TEXT SEGMENT:
Around this time, Martin also realizes that he is now madly in love with Honor. He follows her to Cambridge and, in the middle of the night, breaks into her house, only to find her in bed with her half-brother Palmer. Even though Martin doesn't tell Antonia of this incestuous encounter, Palmer believes he has, and begins to act strangely around Antonia. Antonia decides that she should be with Martin instead, causing Martin to cut off his affair with Georgie. A few days later, Alexander comes by to inform Martin that he has become engaged to Georgie, rekindling Martin's feelings for her and making him very upset.

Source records
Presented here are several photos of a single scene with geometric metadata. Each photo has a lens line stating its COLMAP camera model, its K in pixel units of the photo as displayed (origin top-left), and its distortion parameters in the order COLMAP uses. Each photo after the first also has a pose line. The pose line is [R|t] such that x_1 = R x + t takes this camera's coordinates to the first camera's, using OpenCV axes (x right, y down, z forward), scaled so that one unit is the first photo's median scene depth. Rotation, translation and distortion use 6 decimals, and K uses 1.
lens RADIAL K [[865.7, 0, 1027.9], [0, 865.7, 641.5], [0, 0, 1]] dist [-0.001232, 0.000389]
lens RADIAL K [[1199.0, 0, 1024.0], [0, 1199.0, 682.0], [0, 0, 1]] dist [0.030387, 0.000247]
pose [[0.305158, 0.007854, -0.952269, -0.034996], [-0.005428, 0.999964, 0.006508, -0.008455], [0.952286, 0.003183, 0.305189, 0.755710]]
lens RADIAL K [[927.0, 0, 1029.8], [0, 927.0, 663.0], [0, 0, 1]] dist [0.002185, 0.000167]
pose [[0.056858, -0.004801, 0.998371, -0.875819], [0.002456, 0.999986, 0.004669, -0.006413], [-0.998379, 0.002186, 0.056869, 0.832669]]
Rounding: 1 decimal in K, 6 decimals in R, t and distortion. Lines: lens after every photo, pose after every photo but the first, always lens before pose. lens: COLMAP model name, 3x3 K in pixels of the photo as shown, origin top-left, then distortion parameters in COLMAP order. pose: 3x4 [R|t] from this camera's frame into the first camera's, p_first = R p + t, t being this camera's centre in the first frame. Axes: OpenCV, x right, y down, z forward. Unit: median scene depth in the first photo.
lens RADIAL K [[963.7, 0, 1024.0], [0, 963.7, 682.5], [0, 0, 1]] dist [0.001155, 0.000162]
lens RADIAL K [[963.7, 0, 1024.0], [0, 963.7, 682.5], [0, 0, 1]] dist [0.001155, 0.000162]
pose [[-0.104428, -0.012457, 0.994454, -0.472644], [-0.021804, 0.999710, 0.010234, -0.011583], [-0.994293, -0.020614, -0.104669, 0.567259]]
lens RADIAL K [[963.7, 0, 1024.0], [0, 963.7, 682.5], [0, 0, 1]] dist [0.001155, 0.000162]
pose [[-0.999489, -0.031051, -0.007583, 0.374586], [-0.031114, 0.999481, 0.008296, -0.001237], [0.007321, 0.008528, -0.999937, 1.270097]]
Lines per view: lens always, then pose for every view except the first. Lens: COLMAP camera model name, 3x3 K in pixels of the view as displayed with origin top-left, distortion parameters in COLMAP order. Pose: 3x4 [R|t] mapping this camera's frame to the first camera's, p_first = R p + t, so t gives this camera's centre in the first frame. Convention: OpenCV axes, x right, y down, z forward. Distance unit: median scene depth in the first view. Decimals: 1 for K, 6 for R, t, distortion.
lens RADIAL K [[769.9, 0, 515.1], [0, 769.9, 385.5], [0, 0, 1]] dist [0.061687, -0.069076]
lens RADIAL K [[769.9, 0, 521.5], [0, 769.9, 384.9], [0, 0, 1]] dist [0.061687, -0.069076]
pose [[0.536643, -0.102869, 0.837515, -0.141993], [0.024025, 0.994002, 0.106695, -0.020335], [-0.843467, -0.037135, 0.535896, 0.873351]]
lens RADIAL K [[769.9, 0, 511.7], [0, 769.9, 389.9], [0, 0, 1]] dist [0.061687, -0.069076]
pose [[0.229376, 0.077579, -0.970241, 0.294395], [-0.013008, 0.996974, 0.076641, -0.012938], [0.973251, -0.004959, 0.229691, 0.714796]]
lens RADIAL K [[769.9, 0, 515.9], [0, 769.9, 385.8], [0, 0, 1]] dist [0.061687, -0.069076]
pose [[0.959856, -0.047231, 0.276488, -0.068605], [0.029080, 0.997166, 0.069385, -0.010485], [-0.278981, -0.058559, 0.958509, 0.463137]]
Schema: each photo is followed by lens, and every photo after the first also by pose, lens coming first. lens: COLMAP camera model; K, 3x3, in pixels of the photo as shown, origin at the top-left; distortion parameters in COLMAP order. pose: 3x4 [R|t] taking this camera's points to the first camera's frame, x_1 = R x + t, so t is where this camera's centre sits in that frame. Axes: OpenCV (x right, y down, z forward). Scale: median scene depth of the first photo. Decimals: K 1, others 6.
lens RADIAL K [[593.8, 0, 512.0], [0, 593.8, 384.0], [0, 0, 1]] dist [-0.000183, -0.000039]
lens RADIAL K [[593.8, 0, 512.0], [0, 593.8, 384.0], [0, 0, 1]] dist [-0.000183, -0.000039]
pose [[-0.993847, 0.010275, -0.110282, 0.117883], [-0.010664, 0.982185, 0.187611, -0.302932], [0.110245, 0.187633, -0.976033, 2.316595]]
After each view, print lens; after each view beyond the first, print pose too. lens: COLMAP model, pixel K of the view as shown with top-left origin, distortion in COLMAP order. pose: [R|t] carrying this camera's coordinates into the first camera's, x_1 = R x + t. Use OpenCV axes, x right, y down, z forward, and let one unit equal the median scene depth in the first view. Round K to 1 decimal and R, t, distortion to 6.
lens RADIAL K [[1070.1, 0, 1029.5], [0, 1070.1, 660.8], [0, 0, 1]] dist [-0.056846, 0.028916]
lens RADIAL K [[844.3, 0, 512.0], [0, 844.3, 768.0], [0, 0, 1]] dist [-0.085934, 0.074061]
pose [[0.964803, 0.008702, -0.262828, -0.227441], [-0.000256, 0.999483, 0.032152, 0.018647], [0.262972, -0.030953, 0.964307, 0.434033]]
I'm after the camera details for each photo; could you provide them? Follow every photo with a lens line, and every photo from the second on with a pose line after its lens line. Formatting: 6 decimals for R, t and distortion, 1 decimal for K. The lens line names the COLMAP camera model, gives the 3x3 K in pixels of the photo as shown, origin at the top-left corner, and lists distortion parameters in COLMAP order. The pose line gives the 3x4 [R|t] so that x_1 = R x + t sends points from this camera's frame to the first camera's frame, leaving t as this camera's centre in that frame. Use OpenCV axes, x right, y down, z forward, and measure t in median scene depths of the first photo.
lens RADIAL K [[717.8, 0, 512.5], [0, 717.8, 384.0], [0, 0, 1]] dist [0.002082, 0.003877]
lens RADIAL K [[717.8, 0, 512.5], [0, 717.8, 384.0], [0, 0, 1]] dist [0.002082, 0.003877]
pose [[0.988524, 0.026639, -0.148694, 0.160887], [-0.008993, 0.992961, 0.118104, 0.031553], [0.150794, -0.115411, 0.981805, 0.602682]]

WHAT IS EXPECTED: Please decide whether each statement agrees with the plot summary, answering yes or no and quoting the words from the summary that settle it. 1. Martin tells Antonia that he found Honor in bed with Palmer. 2. Martin follows Honor to Cambridge. 3. Alexander becomes engaged to Georgie.

ANSWER AREA:
1. No: "Martin doesn't tell Antonia of this incestuous encounter"
2. Yes: "He follows her to Cambridge"
3. Yes: "Alexander comes by to inform Martin that he has become engaged to Georgie"